Invasion ecology of Daphnia lumholtzi in Southwest Arkansas
Climate change is reshuffling species in time and space, generating novel communities and empty ecological niches that may be filled by non-native species. Daphnia lumholtzi are spiny, planktonic crustaceans native to Africa, Asia, and Australia. In Southwest Arkansas, D. lumholtzi were first reported in Millwood Lake and Lake Erling in 1995. During late August and early September 2021, my undergraduate students and I identified D. lumholtzi adults in surface plankton tows collected in Lake Columbia. We are currently conducting field surveys to quantify cyclomorphosis and seasonal densities in Lake Columbia. We are also planning a series of laboratory experiments to test hypotheses underlying their invasion success and regional persistence, including their interactions with predators and responsiveness to long-term climate change stressors (i.e., elevated temperatures and hypoxia).
Establishing a long-term egg and larval fish survey for eastern New Mexico
Native fishes of the southern Great Plains are increasingly imperiled by habitat fragmentation from dam construction and intense regional drying. To monitor fish assemblage responses to environmental change, I recently established a long-term survey of fish eggs and larvae in the Pecos River near Fort Sumner, New Mexico. During 2018–2019, fish eggs and larvae were collected at two sites using 500 μm drift nets equipped with flow meters. Larvae were also collected in deep pools using light traps. In total, over 4,000 fish eggs and 10,000 fish larvae have been collected to date. Most larvae were collected in drift nets, shortly after dusk, during May and June. Identifications of many larvae are challenging, because they are morphologically cryptic, collected at various developmental stages, and/or are damaged from abrasion in the drift nets.

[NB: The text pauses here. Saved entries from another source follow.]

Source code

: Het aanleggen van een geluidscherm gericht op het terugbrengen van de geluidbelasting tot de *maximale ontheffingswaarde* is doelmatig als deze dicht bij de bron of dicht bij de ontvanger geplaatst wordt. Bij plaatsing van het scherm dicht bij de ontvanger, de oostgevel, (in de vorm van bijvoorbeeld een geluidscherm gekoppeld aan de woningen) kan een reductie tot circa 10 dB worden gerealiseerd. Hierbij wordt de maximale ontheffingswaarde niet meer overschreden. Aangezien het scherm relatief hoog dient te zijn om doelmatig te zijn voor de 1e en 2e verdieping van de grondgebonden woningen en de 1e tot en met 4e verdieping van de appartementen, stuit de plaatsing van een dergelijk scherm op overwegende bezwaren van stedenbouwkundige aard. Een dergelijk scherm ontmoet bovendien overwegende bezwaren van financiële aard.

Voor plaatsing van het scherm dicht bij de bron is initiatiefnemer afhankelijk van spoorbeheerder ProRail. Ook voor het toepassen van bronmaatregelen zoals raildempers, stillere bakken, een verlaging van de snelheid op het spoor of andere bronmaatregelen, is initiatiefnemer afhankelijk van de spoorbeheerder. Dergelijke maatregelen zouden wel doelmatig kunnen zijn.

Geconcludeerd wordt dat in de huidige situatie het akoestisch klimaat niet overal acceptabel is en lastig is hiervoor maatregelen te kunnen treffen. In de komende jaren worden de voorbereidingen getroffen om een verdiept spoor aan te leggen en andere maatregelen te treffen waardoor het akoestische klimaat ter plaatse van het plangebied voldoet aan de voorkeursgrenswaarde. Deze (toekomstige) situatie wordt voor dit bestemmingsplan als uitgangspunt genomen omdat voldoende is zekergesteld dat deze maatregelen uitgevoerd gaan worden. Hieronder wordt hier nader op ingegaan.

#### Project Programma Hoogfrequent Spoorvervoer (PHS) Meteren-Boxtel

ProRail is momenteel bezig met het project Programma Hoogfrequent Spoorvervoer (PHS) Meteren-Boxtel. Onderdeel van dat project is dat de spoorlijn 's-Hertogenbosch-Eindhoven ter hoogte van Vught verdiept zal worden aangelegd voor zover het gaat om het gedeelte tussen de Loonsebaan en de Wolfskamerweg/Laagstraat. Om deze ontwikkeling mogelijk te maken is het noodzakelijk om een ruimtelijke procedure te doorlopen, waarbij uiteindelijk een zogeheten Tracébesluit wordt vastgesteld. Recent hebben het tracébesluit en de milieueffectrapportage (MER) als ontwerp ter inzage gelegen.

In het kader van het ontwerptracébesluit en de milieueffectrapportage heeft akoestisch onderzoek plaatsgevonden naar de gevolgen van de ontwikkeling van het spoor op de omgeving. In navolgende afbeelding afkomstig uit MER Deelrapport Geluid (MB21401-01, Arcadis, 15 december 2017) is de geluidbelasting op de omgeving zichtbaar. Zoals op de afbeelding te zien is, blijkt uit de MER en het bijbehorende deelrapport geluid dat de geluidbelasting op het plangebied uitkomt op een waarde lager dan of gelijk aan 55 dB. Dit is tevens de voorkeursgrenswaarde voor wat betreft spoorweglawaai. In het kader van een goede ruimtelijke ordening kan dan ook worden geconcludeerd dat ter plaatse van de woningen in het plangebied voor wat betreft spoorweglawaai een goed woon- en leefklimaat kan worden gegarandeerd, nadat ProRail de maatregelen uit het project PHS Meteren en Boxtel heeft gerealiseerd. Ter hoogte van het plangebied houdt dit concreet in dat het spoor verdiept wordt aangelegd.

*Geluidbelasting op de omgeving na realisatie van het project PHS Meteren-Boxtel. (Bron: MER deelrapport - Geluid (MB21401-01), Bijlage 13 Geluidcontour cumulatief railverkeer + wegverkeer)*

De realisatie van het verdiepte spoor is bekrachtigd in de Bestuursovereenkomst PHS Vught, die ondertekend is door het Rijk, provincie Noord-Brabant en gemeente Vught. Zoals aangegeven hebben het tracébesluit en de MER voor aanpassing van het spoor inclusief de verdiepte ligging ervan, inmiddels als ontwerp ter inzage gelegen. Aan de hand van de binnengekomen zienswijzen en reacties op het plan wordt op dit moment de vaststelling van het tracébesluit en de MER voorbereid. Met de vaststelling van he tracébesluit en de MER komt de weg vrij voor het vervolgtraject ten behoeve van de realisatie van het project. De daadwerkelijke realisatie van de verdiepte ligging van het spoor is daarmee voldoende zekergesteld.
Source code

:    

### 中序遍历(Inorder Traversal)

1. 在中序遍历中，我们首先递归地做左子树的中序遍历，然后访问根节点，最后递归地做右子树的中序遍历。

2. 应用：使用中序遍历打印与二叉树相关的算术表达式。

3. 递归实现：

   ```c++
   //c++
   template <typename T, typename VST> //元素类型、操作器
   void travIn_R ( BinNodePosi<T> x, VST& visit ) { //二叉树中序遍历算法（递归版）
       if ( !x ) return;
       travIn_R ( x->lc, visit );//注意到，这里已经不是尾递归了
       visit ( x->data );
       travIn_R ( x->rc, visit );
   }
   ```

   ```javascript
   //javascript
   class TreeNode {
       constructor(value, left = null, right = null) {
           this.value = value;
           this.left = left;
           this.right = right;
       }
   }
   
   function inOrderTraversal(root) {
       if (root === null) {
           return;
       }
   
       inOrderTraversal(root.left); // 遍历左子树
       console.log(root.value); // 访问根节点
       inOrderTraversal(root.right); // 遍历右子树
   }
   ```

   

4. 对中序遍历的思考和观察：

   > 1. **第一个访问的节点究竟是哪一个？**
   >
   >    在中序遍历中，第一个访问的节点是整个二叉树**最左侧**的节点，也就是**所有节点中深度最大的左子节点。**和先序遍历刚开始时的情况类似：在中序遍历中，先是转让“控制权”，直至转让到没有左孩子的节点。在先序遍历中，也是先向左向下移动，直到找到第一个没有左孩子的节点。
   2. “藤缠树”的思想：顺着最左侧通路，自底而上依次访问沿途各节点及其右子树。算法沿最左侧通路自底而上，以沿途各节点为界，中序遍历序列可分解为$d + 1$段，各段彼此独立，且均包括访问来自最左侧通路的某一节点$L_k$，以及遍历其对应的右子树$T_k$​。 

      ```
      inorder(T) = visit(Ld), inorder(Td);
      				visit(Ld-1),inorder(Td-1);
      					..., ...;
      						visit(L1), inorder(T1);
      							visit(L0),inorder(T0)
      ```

Thus, I am also building a reference library to identify early life stages of fishes by coupling high-resolution photographs with molecular identifications using the cytochrome c oxidase I DNA barcode. We also identifying fish eggs collected in drift nets using DNA barcoding. Results of this study will improve our understanding of how environmental change will impact reproductive effort of native and nonnative fishes.
Catfish feeding experiments, Ohio and Arkansas
As an Assistant Professor of Biology at Southern Arkansas University (SAU), I sought to improve catfish production reliability by understanding the effects of commercial feed provision on diets and growth of Channel and hybrid catfish (Channel Catfish ♀ × Blue Catfish ♂) during the transition from yolk-sac to exogenous feeding. Hatchery managers typically maintain all catfish fry on commercial feeds in flow-through tanks for the first two weeks of life, after which they are stocked in fertilized nursery ponds. Commercial feeds are also added to ponds daily after fry stocking. However, results from my graduate research program in Ohio suggested fish only benefit from live natural prey in ponds, despite daily feed additions. The voluntary diet switch of Channel Catfish fry from commercial feed in hatchery tanks to live prey in ponds suggests zooplankton and insects may constitute the preferred diets of first-feeding catfish. Moreover, restricting catfish to an inert commercial feed during first-feeding may delay, enhance, or alter digestive enzyme expression and thereby influence growth and survival. By understanding how commercial feeds affect early-life diets and digestive ontogeny of catfish, I hope to provide hatchery managers specific recommendations to improve production reliability.
Oil spill research, Mississippi
During 2013–2014, I was a post-doctoral researcher at the University of Southern Mississippi, working in Dr. Frank Hernandez’s Fisheries Oceanography and Ecology Laboratory. In this position, I investigated the impacts of the Deepwater Horizon oil spill on growth and body condition of larval fishes collected before, during, and after the oil spill. The primary goal of the project was to distinguish effects of the oil spill on larvae in the water column against natural environmental variation (e.g., weather patterns, river discharge). This research improves our understanding of how oil spills affect recruitment of larval fish into adult populations and hence what managers might expect into the future. A highlight of this project was finding that Red Snapper larvae were in poorer body condition during and after the oil spill, even after accounting for changes in the physical environment.